By analyzing existing cross correlation between IBERDROLA ADR1 EO and PG E P6, you can compare the effects of market volatilities on IBERDROLA ADR1 and PG E and check how they will diversify away market risk if combined in the same portfolio for a given time horizon. You can also utilize pair trading strategies of matching a long position in IBERDROLA ADR1 with a short position of PG E. Check out your portfolio center. Please also check ongoing floating volatility patterns of IBERDROLA ADR1 and PG E.
Diversification Opportunities for IBERDROLA ADR1 and PG E
-0.54 | Correlation Coefficient |
Excellent diversification
The 3 months correlation between IBERDROLA and PCG6 is -0.54. Overlapping area represents the amount of risk that can be diversified away by holding IBERDROLA ADR1 EO and PG E P6 in the same portfolio, assuming nothing else is changed. The correlation between historical prices or returns on PG E P6 and IBERDROLA ADR1 is a relative statistical measure of the degree to which these equity instruments tend to move together. The correlation coefficient measures the extent to which returns on IBERDROLA ADR1 EO are associated (or correlated) with PG E. Values of the correlation coefficient range from -1 to +1, where. The correlation of zero (0) is possible when the price movement of PG E P6 has no effect on the direction of IBERDROLA ADR1 i.e., IBERDROLA ADR1 and PG E go up and down completely randomly.

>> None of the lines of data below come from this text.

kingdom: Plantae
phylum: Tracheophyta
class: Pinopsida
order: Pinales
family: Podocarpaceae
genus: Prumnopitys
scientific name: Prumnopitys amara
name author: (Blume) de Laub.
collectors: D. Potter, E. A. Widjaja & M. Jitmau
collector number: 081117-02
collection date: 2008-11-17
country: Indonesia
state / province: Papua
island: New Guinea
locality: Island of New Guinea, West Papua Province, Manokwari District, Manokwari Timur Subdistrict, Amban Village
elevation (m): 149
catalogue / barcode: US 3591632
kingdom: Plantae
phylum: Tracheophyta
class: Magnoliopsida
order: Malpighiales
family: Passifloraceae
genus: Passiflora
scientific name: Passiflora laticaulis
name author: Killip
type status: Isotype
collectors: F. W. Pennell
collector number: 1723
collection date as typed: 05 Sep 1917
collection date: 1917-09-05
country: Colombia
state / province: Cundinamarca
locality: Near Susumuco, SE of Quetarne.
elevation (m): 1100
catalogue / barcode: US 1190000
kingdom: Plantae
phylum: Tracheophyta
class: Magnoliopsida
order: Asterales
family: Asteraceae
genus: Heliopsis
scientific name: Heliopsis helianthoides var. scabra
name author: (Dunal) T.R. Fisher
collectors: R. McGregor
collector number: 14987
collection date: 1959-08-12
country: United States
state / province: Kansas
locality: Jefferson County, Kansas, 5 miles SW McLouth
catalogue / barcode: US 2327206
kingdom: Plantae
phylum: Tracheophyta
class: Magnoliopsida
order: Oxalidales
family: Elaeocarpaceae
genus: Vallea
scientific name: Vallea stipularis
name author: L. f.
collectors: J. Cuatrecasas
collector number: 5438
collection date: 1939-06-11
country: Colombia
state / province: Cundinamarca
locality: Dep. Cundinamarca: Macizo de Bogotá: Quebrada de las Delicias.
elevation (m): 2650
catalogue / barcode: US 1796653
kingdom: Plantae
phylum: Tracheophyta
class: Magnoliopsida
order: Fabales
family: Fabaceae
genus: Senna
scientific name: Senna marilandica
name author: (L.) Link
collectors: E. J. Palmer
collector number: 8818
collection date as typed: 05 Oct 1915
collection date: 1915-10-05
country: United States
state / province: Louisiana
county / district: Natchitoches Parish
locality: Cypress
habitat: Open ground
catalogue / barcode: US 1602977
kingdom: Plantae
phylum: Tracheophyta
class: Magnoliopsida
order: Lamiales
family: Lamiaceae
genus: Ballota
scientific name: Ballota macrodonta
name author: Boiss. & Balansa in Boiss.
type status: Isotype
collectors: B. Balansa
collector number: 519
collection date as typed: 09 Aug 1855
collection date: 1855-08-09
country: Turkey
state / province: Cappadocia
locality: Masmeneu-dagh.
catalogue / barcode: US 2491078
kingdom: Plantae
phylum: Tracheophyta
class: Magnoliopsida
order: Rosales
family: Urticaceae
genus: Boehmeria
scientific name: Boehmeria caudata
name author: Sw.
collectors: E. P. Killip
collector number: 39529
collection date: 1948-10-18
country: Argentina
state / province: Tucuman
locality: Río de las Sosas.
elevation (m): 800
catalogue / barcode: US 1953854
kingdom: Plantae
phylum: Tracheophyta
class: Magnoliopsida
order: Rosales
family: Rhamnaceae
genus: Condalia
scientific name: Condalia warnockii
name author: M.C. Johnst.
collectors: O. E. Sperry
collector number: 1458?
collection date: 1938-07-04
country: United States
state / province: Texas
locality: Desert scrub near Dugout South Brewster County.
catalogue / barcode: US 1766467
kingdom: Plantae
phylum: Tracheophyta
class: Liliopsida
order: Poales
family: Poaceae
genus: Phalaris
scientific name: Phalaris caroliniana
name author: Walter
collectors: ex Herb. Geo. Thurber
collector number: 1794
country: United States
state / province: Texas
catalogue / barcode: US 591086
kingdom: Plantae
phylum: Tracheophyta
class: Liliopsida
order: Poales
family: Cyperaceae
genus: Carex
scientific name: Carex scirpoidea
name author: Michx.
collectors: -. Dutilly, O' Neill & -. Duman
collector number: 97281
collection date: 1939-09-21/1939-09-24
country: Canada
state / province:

Pair Corralation between IBERDROLA ADR1 and PG E
Assuming the 90 days trading horizon IBERDROLA ADR1 EO is expected to under-perform the PG E. But the stock apears to be less risky and, when comparing its historical volatility, IBERDROLA ADR1 EO is 1.03 times less risky than PG E. The stock trades about -0.11 of its potential returns per unit of risk. The PG E P6 is currently generating about -0.1 of returns per unit of risk over similar time horizon. If you would invest 2,240 in PG E P6 on September 22, 2024 and sell it today you would lose (60.00) from holding PG E P6 or give up 2.68% of portfolio value over 90 days.
Time Period | 3 Months [change] |
Direction | Moves Against |
Strength | Very Weak |
Accuracy | 100.0% |
Values | Daily Returns |
IBERDROLA ADR1 EO vs. PG E P6
Performance |
Timeline |
IBERDROLA ADR1 EO |
PG E P6 |
IBERDROLA ADR1 and PG E Volatility Contrast
Predicted Return Density |
Returns |
Pair Trading with IBERDROLA ADR1 and PG E
The main advantage of trading using opposite IBERDROLA ADR1 and PG E positions is that it hedges away some unsystematic risk. Because of two separate transactions, even if IBERDROLA ADR1 position performs unexpectedly, PG E can make up some of the losses. Pair trading also minimizes risk from directional movements in the market. For example, if an entire industry or sector drops because of unexpected headlines, the short position in PG E will offset losses from the drop in PG E's long position.IBERDROLA ADR1 vs. SSE PLC ADR | IBERDROLA ADR1 vs. CIA ENGER ADR | IBERDROLA ADR1 vs. EVN AG | IBERDROLA ADR1 vs. TELECOM PLUS PLC |
Check out your portfolio center.Note that this page's information should be used as a complementary analysis to find the right mix of equity instruments to add to your existing portfolios or create a brand new portfolio. You can also try the Alpha Finder module to use alpha and beta coefficients to find investment opportunities after accounting for the risk.